Dataset excerpts:
○ ○ ○ ○

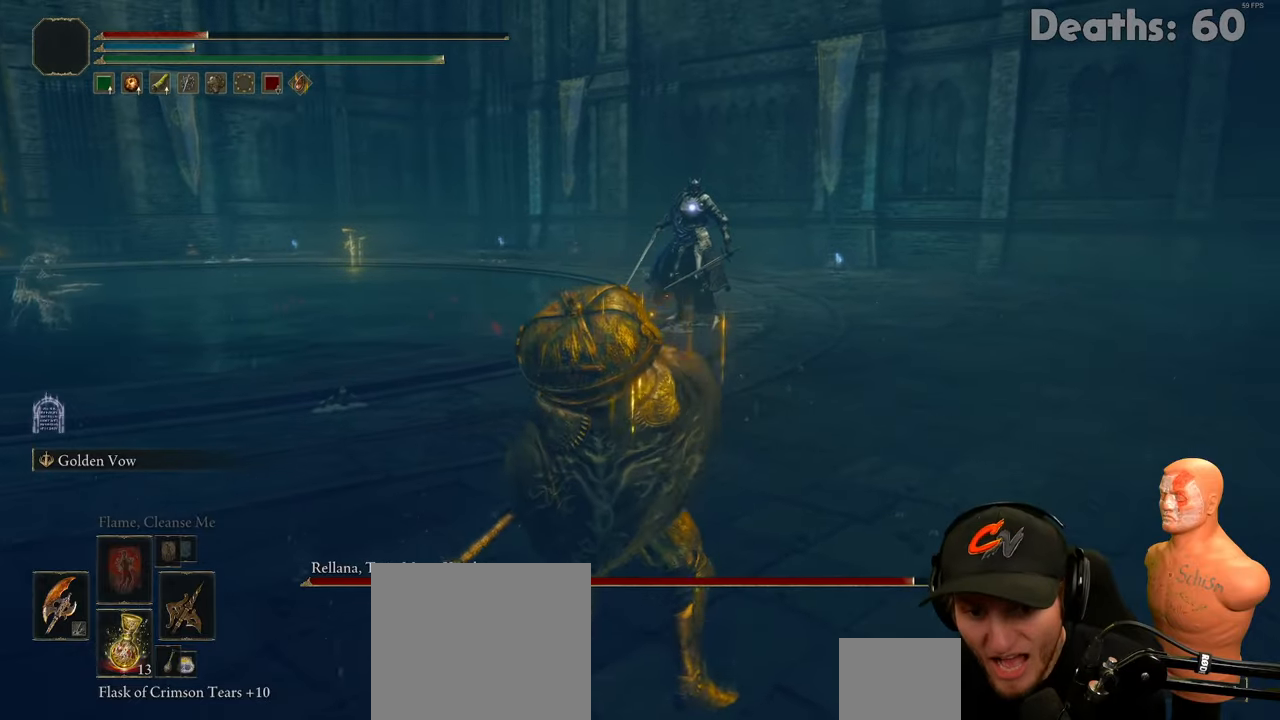
{"buttons": [], "left_stick": "down-left", "right_stick": "center", "events": []}
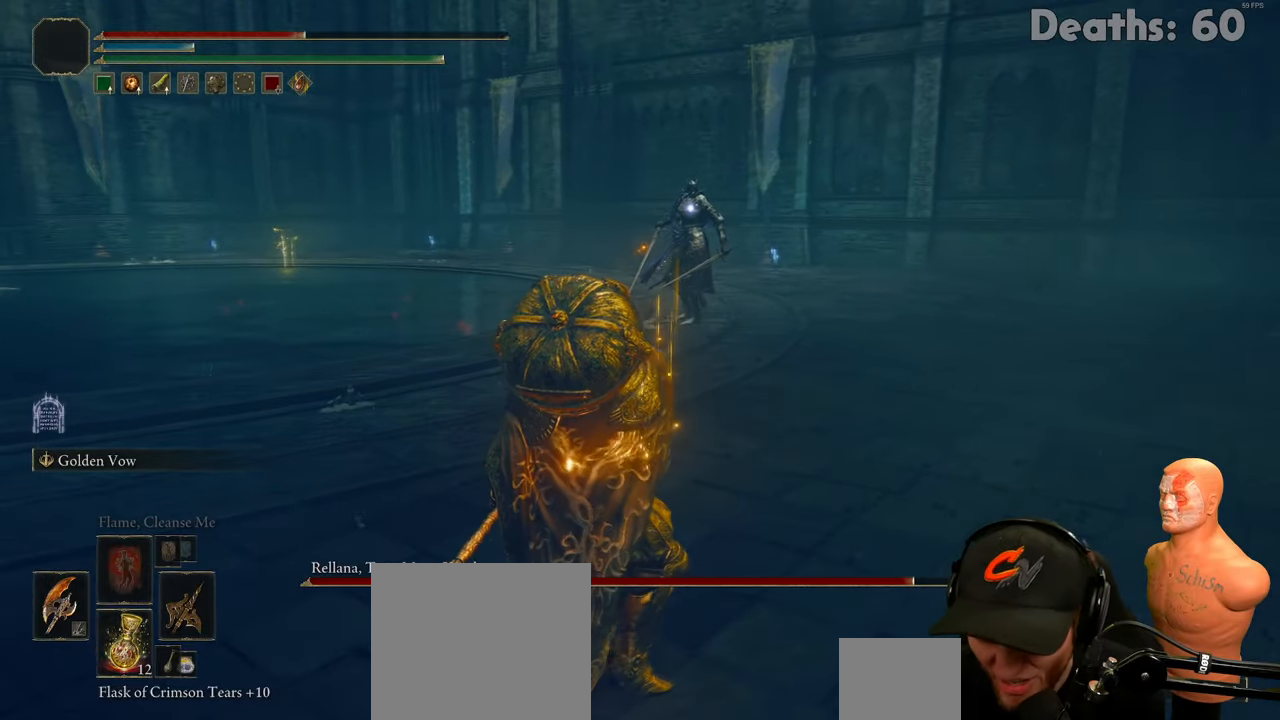
{"buttons": [], "left_stick": "down-left", "right_stick": "center", "events": []}
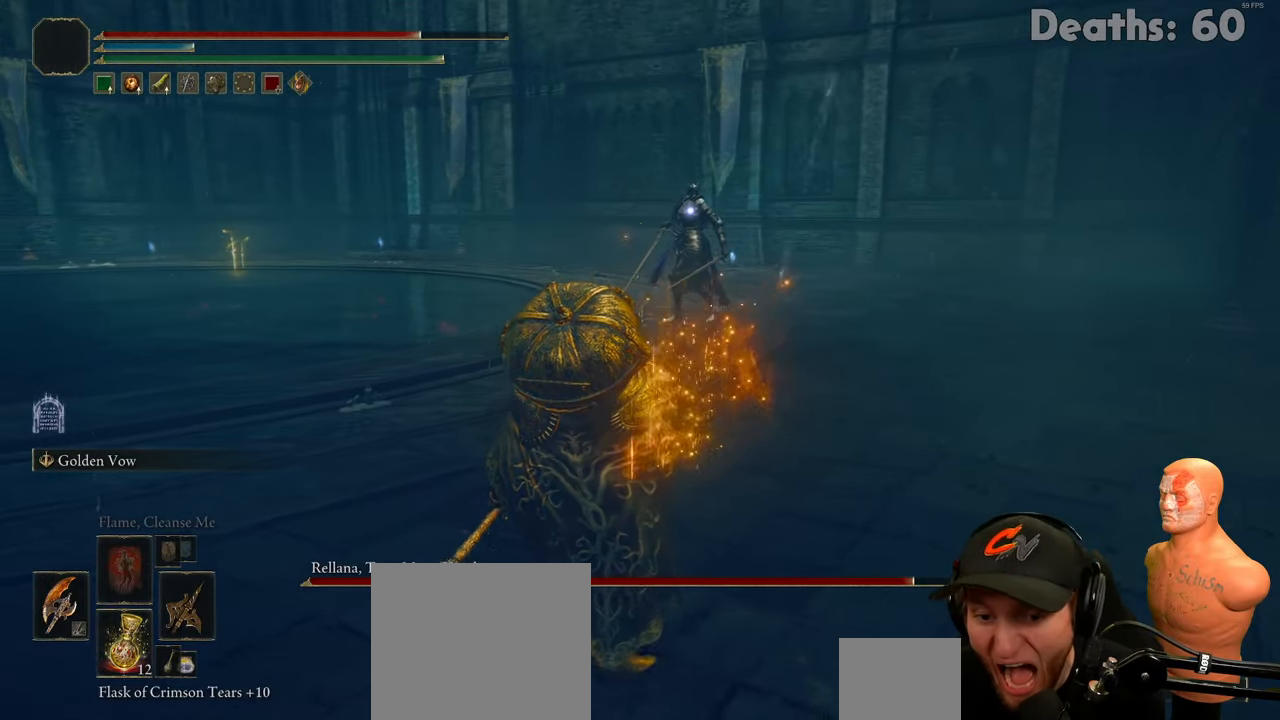
{"buttons": [], "left_stick": "down-left", "right_stick": "center", "events": []}
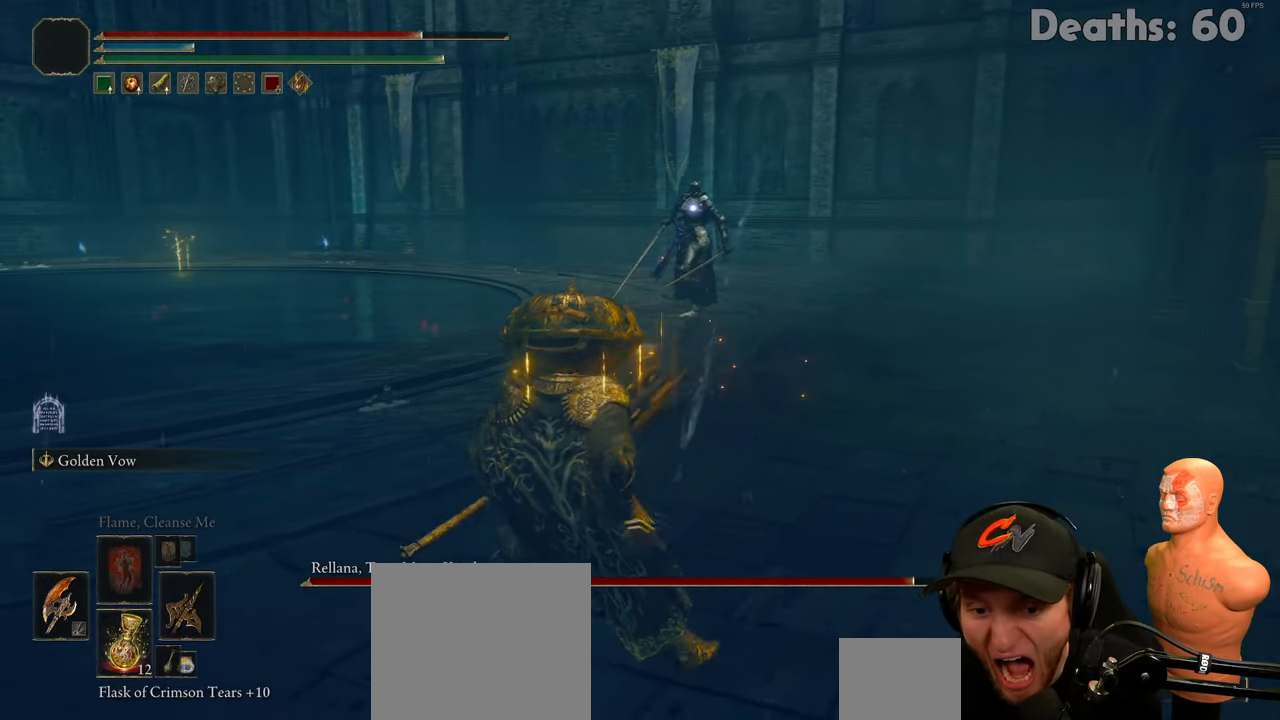
{"buttons": [], "left_stick": "center", "right_stick": "center", "events": [[367, "left_stick", "center"]]}
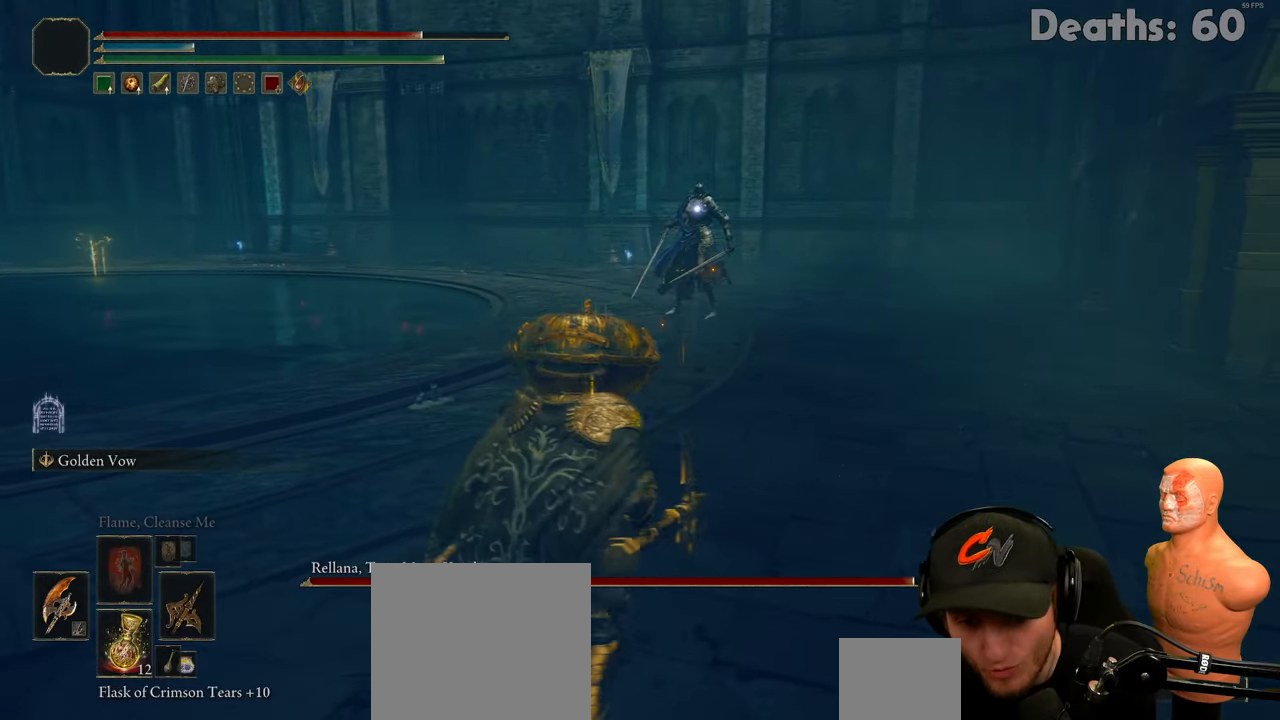
{"buttons": [], "left_stick": "left", "right_stick": "center", "events": [[17, "left_stick", "down"], [100, "left_stick", "down-left"], [284, "left_stick", "left"]]}
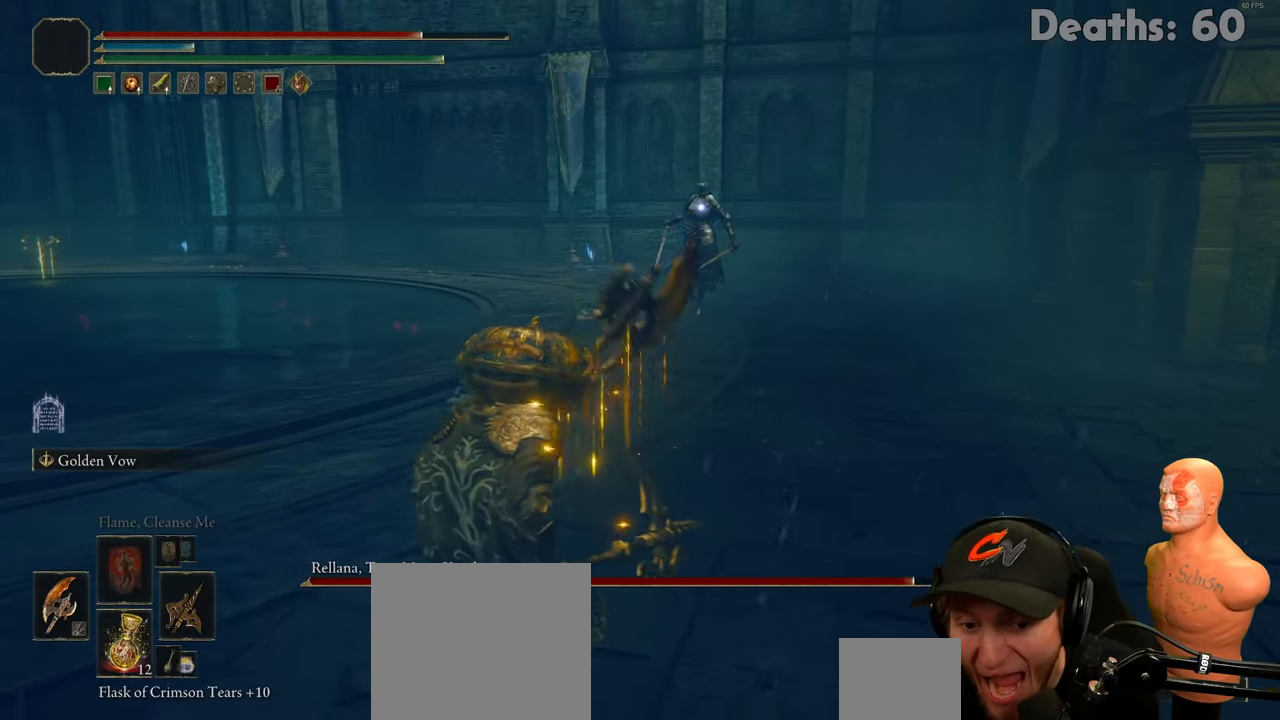
{"buttons": [], "left_stick": "down", "right_stick": "center", "events": [[351, "left_stick", "down"]]}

○ ○ ○ ○

Every entry above needs to be duplicated exactly, without its images.

→ Written response:
{"buttons": [], "left_stick": "down-left", "right_stick": "center", "events": []}
{"buttons": [], "left_stick": "down-left", "right_stick": "center", "events": []}
{"buttons": [], "left_stick": "down-left", "right_stick": "center", "events": []}
{"buttons": [], "left_stick": "center", "right_stick": "center", "events": [[367, "left_stick", "center"]]}
{"buttons": [], "left_stick": "left", "right_stick": "center", "events": [[17, "left_stick", "down"], [100, "left_stick", "down-left"], [284, "left_stick", "left"]]}
{"buttons": [], "left_stick": "down", "right_stick": "center", "events": [[351, "left_stick", "down"]]}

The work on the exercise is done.